### RECORDS FOR PROCESSING

____

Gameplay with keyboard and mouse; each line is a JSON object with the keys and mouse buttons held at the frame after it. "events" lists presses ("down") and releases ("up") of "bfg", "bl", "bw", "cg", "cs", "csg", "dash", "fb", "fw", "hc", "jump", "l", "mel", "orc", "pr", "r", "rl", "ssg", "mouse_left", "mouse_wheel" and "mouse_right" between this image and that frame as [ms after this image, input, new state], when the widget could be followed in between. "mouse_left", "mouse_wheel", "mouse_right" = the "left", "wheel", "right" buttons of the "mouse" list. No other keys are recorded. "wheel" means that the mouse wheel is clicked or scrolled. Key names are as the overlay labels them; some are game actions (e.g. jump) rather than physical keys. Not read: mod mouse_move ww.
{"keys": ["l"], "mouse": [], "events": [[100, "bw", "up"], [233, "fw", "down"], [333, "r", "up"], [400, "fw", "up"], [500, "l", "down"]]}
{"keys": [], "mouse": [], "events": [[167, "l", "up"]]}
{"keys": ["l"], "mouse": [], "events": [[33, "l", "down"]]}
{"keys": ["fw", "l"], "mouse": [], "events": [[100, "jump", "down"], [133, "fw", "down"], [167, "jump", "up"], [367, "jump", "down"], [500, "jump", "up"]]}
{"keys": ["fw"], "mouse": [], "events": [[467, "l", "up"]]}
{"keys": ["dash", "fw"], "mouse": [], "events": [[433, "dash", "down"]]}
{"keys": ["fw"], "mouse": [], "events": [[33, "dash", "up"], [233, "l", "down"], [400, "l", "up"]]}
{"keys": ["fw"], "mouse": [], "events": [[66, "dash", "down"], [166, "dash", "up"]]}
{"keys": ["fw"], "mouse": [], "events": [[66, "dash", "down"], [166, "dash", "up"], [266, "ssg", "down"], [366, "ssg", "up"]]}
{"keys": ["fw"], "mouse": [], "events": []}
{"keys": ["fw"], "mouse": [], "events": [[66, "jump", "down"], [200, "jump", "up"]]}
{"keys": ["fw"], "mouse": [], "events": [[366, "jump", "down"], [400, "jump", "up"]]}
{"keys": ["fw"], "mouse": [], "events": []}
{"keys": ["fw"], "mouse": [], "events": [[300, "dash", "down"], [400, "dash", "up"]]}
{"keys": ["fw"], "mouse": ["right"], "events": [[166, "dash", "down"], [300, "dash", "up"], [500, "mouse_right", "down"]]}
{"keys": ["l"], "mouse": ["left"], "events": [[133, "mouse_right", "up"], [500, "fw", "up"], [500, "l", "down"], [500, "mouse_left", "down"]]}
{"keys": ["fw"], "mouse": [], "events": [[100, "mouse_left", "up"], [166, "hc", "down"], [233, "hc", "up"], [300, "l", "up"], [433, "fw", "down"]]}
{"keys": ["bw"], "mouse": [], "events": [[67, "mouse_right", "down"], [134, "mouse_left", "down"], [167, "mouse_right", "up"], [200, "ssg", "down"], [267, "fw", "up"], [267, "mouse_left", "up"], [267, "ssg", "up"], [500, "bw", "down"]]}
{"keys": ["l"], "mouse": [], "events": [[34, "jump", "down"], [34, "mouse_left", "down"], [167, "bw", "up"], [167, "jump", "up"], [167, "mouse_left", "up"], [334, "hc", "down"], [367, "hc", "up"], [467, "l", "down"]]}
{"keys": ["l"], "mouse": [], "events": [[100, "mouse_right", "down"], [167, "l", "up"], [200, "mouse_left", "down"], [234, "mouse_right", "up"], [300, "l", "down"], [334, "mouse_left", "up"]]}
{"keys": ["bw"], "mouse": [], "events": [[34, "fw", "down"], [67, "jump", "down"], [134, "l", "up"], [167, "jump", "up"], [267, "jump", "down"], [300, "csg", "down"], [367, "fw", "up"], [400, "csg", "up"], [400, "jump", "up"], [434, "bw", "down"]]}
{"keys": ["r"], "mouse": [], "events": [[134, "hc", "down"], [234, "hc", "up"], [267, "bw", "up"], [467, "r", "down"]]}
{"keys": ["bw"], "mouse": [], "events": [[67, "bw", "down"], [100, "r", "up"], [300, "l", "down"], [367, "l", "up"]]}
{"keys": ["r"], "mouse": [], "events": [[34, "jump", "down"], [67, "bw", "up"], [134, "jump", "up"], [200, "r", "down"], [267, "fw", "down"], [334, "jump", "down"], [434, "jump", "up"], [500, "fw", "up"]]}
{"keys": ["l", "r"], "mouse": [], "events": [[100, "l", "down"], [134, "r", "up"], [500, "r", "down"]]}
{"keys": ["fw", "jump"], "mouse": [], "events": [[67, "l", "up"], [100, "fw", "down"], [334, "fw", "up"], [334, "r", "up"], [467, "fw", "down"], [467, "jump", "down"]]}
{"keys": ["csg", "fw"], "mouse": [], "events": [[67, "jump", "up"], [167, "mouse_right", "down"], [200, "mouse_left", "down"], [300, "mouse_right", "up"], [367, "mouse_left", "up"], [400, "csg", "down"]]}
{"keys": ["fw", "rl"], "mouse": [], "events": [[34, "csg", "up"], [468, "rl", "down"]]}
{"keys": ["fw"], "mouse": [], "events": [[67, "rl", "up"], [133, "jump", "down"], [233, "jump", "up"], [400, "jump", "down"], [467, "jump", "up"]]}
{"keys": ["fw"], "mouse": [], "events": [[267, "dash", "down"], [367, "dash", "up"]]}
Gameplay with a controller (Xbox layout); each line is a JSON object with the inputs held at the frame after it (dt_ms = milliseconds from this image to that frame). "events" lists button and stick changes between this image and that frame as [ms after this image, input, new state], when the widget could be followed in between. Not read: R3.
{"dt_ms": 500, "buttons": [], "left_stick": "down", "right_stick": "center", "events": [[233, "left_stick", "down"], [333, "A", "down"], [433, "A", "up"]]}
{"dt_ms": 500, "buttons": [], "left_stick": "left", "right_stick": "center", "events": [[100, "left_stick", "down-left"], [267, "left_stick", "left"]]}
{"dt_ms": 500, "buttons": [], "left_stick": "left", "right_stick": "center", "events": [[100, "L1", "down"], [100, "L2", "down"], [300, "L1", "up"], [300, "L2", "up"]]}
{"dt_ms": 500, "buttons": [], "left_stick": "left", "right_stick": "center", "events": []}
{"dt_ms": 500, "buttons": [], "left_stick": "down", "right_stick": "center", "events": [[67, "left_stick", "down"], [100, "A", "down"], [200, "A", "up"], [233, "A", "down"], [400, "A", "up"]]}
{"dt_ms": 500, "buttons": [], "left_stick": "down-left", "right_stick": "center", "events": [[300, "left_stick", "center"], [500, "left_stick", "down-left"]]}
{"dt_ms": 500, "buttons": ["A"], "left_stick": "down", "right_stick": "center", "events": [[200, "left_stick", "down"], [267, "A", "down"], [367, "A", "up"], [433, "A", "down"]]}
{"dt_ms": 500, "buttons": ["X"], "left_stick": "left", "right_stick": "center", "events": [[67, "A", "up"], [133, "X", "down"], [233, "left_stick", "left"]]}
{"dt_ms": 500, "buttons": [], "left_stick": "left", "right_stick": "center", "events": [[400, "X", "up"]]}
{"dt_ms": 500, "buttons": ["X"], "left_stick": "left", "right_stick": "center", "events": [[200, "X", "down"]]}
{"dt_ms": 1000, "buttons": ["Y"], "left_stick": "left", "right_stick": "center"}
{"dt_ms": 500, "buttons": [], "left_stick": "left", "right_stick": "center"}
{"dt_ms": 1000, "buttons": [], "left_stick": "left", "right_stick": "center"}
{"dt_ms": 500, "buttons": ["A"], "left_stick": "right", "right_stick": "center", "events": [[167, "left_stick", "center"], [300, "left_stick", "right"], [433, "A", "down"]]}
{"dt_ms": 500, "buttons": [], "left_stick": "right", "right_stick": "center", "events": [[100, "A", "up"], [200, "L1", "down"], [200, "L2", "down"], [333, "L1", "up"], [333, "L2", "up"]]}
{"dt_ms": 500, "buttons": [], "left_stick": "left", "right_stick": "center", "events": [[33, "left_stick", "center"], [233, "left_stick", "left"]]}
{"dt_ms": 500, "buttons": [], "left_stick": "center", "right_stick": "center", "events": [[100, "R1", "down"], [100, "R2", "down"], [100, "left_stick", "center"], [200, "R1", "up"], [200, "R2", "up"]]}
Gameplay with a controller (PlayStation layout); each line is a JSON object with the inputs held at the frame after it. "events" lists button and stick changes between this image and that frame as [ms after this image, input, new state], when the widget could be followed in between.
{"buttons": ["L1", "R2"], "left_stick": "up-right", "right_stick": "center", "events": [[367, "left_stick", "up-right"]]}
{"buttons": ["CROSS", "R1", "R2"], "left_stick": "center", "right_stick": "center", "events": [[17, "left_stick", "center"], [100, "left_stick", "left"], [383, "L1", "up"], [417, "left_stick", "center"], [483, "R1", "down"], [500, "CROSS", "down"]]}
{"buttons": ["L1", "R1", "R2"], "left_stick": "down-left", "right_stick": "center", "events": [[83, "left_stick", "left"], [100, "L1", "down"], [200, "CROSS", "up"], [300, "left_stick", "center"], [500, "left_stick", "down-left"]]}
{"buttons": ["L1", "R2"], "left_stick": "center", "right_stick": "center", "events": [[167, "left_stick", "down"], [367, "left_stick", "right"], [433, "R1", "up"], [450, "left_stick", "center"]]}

____

### ASSIGNMENT
Only a number is wanted here: how many lines of the records above hold the word "layout".

### TASK RESPONSE
2